The physical dynamic in the room was disconcerting. No question Stern had put himself in the driver’s seat, behind Palmer’s enormous metal desk. Mike had moved toward the door to go to the vending machine, and now the only thing keeping him from taking a jab at Stern was Mercer’s long left arm, holding him back.
“What do you mean?” I asked.
“Alcohol. I think you know exactly what I mean.”
“I was kidnapped a month ago, Detective. I—I’ve been struggling with some PTSD issues for a few weeks, but I’m beating it now, okay?”
“Dewar’s. Rocks. No twist,” Stern said to me. “Have a familiar ring?”
“You’re a quick study, Detective,” Mike said. “I hope you know half as much about the cases she’s tried and the assholes she’s sent up the river and the pedophiles she’s put away and the team of prosecutors she leads and—”

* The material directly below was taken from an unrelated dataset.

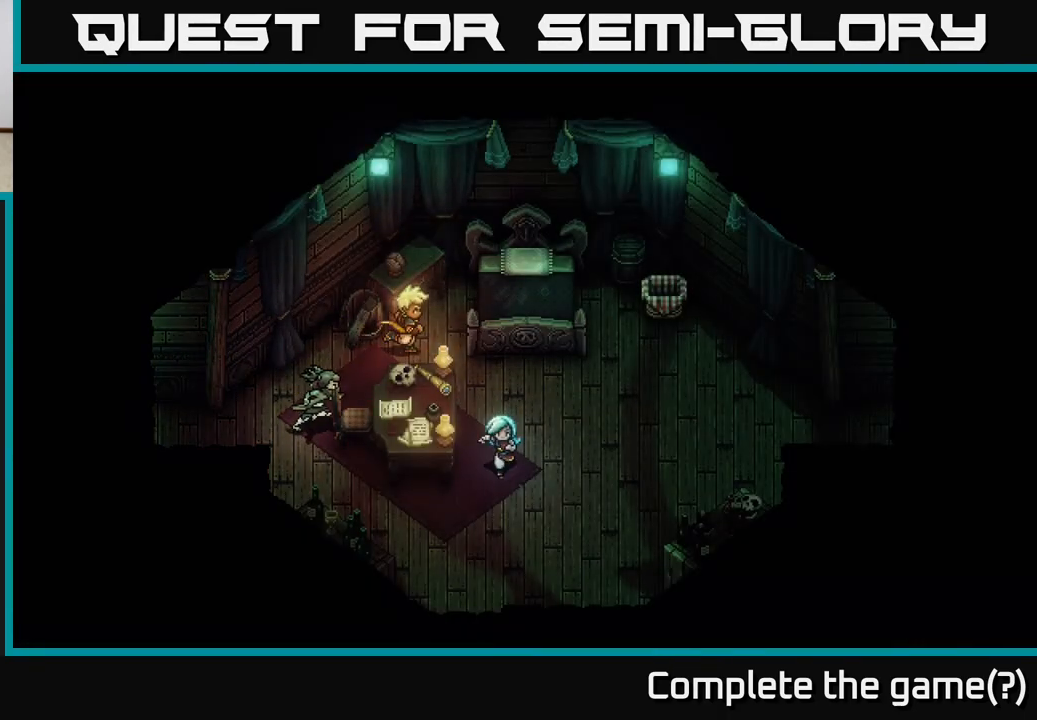
{"buttons": [], "left_stick": "down", "right_stick": "center", "events": [[300, "left_stick", "down"]]}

“Get the soda for her, Chapman,” Stern said. “I asked you if you’ve been drinking tonight, Ms. Cooper.”
I looked at Mercer, but he was stone-faced. I knew Stern was giving me the most basic test questions, as irrelevant as they were to Battaglia’s murder. He would later ask Mercer and Mike the same things about me, trying to assess the credibility of each one of us—checking to see if any of us would lie for the other.